Serve as is, with a dollop of plain yoghurt, a scoop of vanilla ice cream, shortbread cookies or crumbs, or all of the above.

This exquisite dessert can be served warm or cold; it keeps well in the fridge, and will travel comfortably for a picnic. Make it extra special with a splash of bubbly added at the last minute for a fizzy reminder of the fuzzy robe... If you manage to save some of the sauce: it can be put to all sorts of uses, but the most delectable would be to pour a spoonful in a glass of chilled white (bubbly!) wine for a peachy-honey kir. The honey will have taken on the rosy flush of the peach skins, and will transmit its lovely hue to your drink.

A word on honey: you might have noticed recent news mentioning the plight of  the honey bee. Wild and domestic bees are crucial for the pollination of over 70% of our food crops. Yet bees are disappearing around the world. While the debate on what are the main causes for colony collapse disorder rages on, sprawling monocultures, widespread use of pesticides, and loss of habitat are being singled out as the principle factors.

As city dwellers - I am assuming that most Quest followers live in urban or sub-urban areas- we often feel divorced from our food sources, but we cannot ignore the bees' misfortune. I am not expecting you to set up bee hives in your backyard (although there are increasingly more cities opening up to urban beekeepers, including Montreal), but there is much we can do to sustain our local bees. Swaths of green grass are symbols of Suburbia, but they are the equivalent of vast deserts for bees: sow flowering plants in your lawn, like clover, vetch, English daisies and alfalfa to provide bees with a diverse diet. If you have a garden, flowers are essential, as is a protected (hidden) messy area: wild bees do not build hives like the honeybee, they nest in hollow branches or in the ground. During long dry spells, provide bees (other insects and birds too) with shallow dishes of water: bees get thirsty too! And never use pesticides: a well-balanced (or an unbalanced one like mine) organic garden will sustain a beautifully diverse community that evens itself out.
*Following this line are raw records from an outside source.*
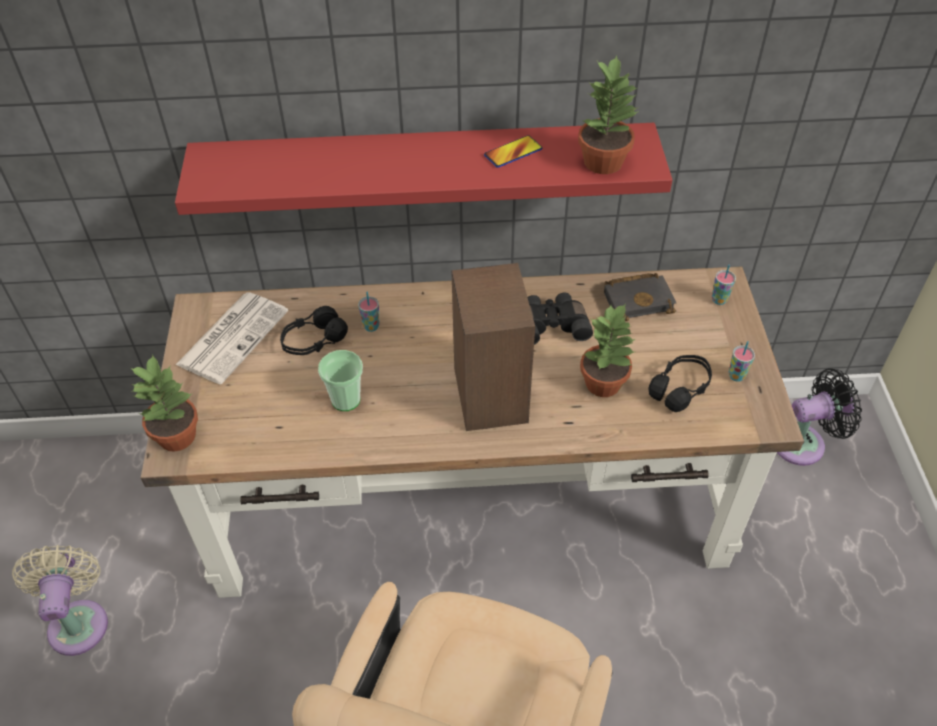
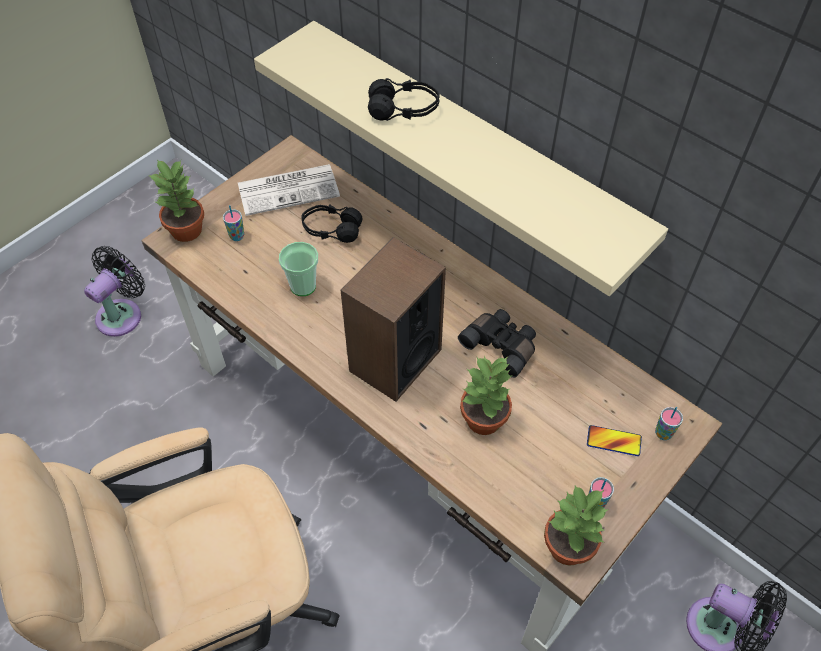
camera: 45 degrees right, 5 degrees up
beige fan [12,545,108,656] -> black fan [84,246,145,337]
red shelf [175,123,672,215] -> beige shelf [254,21,668,296]
cup [358,292,380,332] -> cup moved to [223,205,244,241]
phone [484,135,542,168] -> phone moved to [587,425,642,456]
potted plant [578,56,639,174] -> potted plant moved to [544,485,609,566]
black book [604,273,676,321] -> none
black headphones [648,355,712,412] -> black headphones moved to [368,78,440,121]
Most importantly, support local bee keepers. Like any other agricultural enterprise, beekeeping is hard work and deserves every penny it asks for its production. Imported honey can be up to half the price of local honey, but local honey ensures that local crops are pollinated and that local beekeepers stay in business. By buying local honey, you will also witness the passing of the seasons, as the flavour of honey changes throughout the year.

Bon app'!

P.S. I keep forgetting to mention that summer's wild mushrooms are popping up everywhere. I am assuming from the recent heat and dry weather in British Colombia, that B.C.'s mushroom will be delayed, but the rain was evenly spaced out in the East, and the chanterelles (girolles) in Quebec have been abundant and of a good size. With a little luck , they'll be around for another week.

P.P.S. I'm always writing about the beautiful summer we are experiencing in Quebec and Ontario because it's what I see first hand, but I know that the weather has not been as generous in other parts of Canada. I do want this blog to encompass the whole of Canada  -North America, actually- so if you notice any discrepancy between what I write about and what is happening in your area, don't hesitate to leave me a comment: I'd love to know what is cropping up in your neck of the woods!
For example, Quebec and Ontario garlic have been harvested and are in the process of being cured for storage, but out in Calgary, garlic scapes are still available.


  1. what a lovely peach rhapsody. looks and sounds delectable.